--- Source extract ---
Personal information
- Nationality: South Korea
- Born: 5 August 1982 (age 43) Seoul, South Korea
- Height: 178 cm (5 ft 10 in)
- Weight: 73 kg (161 lb)

Sport
- Sport: Table tennis
- Playing style: Right-handed, Japanese Penhold
- Highest ranking: 2 (September 2004)

Medal record
Men's table tennis
Representing South Korea
Olympic Games
| Gold medal – first place | 2004 Athens | Singles |
| Silver medal – second place | 2012 London | Team |
| Bronze medal – third place | 2008 Beijing | Team |
World Championships
| Silver medal – second place | 2006 Bremen | Team |
| Silver medal – second place | 2008 Guangzhou | Team |
| Bronze medal – third place | 2001 Osaka | Team |
| Bronze medal – third place | 2004 Doha | Team |
| Bronze medal – third place | 2007 Zagreb | Singles |
| Bronze medal – third place | 2010 Moscow | Team |
| Bronze medal – third place | 2012 Dortmund | Team |
World Cup
| Silver medal – second place | 2007 Barcelona | Singles |
| Silver medal – second place | 2009 Linz | Team |
| Silver medal – second place | 2011 Magdeburg | Team |
Asian Games
| Gold medal – first place | 2002 Busan | Doubles |
| Silver medal – second place | 2002 Busan | Team |
| Silver medal – second place | 2002 Busan | Mixed Doubles |
| Silver medal – second place | 2006 Doha | Team |
| Bronze medal – third place | 2006 Doha | Singles |

= Ryu Seung-min =

South Korean table tennis player (born 1982)

Ryu Seung-min (/ko/; born August 5, 1982) is a South Korean table tennis player who won the gold medal at the 2004 Summer Olympics in the men's singles competition. His opponent was Wang Hao, a top-seeded player from the Chinese national team. Along the way, he defeated 1992 Olympic champion Jan-Ove Waldner with 4–1. At the 2008 and 2012 Summer Olympics he was part of the South Korean team that won the bronze and silver medals respectively. Ryu is ranked twenty-fifth in the world as of July 2013. In 2016, Ryu became a member of the International Olympic Committee (IOC), he was a member and Chair of the Athletes' Commission of the South Korean National Olympic Committee from 2016 to 2019. Since 2018, he counts among the ITTF Foundation Ambassadors, promoting sport for development and peace.

In March 2022, Ryu signed with World Star Entertainment.
---
## Prompt 1
Based on the Ryu Seung-min profile, say whether each statement agrees with it: (a) Ryu beat Jan-Ove Waldner 4–1 on his way to the 2004 gold; (b) Ryu plays left-handed; (c) Ryu joined the International Olympic Committee in 2018. Give yes or no for each and quote the deciding words.
## Prompt 2
From the Ryu Seung-min profile, list the year and host city of every World Championships medal Ryu won.
## Prompt 3
Return the part of the Ryu Seung-min profile that opens with the words containing "Ryu Seung-min (/ko/;" and closes with "World Star Entertainment.".
Work only from the Ryu Seung-min profile itself.
--- Given information ---
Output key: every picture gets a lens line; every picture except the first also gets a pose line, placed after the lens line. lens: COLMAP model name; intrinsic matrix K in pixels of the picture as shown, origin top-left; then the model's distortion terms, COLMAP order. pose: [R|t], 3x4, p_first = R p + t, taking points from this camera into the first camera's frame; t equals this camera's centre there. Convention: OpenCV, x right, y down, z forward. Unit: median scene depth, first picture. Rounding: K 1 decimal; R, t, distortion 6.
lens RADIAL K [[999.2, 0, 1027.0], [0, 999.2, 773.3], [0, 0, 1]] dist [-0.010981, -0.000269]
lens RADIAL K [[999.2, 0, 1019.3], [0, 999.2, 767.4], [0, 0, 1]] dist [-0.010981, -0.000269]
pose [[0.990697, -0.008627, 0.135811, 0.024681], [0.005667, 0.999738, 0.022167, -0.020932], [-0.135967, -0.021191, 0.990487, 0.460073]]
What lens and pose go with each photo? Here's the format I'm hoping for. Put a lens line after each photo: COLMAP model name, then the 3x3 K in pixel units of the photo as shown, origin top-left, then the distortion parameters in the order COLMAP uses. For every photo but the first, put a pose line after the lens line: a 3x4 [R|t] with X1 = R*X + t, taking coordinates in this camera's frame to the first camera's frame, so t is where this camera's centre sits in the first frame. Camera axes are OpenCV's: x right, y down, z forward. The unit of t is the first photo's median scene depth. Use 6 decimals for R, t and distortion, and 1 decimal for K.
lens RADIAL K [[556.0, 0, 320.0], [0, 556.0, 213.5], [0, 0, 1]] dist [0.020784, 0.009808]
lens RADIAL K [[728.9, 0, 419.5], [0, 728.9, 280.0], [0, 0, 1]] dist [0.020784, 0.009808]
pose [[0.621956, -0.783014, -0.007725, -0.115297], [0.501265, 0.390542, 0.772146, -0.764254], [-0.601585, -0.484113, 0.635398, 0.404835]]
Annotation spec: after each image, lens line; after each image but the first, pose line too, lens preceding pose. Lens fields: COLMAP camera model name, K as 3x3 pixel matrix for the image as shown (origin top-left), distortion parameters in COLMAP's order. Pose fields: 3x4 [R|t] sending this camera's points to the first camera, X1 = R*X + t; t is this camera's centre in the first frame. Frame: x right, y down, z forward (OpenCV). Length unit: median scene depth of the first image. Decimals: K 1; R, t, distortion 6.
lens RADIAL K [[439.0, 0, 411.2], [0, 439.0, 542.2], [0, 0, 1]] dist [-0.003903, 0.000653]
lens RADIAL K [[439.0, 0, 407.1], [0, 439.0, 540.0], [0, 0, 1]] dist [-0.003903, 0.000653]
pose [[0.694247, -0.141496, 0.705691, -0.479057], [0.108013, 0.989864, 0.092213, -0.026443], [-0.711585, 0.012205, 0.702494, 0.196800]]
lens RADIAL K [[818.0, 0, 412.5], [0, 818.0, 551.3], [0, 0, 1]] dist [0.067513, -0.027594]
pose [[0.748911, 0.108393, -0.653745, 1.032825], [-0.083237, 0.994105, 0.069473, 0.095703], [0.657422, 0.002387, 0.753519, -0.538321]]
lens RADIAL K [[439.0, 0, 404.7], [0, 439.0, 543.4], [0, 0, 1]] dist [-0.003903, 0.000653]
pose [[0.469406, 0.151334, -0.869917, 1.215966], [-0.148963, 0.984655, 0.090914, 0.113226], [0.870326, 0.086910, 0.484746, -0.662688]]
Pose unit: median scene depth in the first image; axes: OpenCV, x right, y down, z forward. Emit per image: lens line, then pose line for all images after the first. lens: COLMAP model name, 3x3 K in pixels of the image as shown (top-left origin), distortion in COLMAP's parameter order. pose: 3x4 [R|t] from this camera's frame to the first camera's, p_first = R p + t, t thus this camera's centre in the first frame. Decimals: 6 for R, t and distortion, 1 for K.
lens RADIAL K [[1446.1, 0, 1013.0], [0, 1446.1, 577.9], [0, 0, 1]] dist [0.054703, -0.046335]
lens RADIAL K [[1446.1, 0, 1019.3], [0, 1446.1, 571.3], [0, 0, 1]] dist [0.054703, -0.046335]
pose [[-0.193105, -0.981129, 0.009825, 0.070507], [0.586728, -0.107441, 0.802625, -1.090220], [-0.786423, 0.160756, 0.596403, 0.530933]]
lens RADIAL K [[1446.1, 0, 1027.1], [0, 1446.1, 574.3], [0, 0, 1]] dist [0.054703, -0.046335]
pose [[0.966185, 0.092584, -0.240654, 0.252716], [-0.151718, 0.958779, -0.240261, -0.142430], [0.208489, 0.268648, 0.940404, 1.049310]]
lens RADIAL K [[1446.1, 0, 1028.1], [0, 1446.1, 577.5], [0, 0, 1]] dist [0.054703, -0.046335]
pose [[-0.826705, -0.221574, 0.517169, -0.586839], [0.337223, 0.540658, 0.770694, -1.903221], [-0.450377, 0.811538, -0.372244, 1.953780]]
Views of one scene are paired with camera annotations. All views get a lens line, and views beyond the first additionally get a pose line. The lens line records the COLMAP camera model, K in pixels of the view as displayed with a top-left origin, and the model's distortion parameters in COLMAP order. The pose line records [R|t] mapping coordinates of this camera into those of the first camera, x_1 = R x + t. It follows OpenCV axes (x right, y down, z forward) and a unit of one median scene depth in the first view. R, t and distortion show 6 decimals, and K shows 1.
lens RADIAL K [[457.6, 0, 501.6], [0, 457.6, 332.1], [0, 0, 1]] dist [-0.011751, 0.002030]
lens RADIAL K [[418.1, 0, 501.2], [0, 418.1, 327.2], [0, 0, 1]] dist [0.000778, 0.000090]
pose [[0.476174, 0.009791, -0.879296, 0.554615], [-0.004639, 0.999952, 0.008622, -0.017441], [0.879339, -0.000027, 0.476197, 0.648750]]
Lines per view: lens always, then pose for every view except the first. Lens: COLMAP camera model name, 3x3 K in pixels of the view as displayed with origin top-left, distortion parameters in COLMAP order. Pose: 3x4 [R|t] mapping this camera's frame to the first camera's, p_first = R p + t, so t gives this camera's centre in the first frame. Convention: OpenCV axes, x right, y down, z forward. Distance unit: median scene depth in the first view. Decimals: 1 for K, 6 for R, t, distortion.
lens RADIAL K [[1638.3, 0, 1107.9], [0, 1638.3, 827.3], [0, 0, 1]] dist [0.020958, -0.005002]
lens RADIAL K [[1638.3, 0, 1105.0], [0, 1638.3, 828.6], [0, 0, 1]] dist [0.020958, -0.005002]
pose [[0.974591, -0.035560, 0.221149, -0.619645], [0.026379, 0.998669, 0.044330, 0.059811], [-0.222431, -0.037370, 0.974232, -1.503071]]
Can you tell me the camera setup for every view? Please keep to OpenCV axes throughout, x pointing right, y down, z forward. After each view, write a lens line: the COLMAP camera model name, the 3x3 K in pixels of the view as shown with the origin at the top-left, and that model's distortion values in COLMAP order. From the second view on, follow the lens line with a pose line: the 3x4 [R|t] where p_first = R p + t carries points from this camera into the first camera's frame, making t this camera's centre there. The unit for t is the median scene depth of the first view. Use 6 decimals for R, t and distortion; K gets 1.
---
## Exercise result 1
(a) Yes: "Along the way, he defeated 1992 Olympic champion Jan-Ove Waldner with 4–1."
(b) No: "Right-handed, Japanese Penhold"
(c) No: "In 2016, Ryu became a member of the International Olympic Committee (IOC)"

## Exercise result 2
- 2006 Bremen
- 2008 Guangzhou
- 2001 Osaka
- 2004 Doha
- 2007 Zagreb
- 2010 Moscow
- 2012 Dortmund

## Exercise result 3
Ryu Seung-min (/ko/; born August 5, 1982) is a South Korean table tennis player who won the gold medal at the 2004 Summer Olympics in the men's singles competition. His opponent was Wang Hao, a top-seeded player from the Chinese national team. Along the way, he defeated 1992 Olympic champion Jan-Ove Waldner with 4–1. At the 2008 and 2012 Summer Olympics he was part of the South Korean team that won the bronze and silver medals respectively. Ryu is ranked twenty-fifth in the world as of July 2013. In 2016, Ryu became a member of the International Olympic Committee (IOC), he was a member and Chair of the Athletes' Commission of the South Korean National Olympic Committee from 2016 to 2019. Since 2018, he counts among the ITTF Foundation Ambassadors, promoting sport for development and peace.

In March 2022, Ryu signed with World Star Entertainment.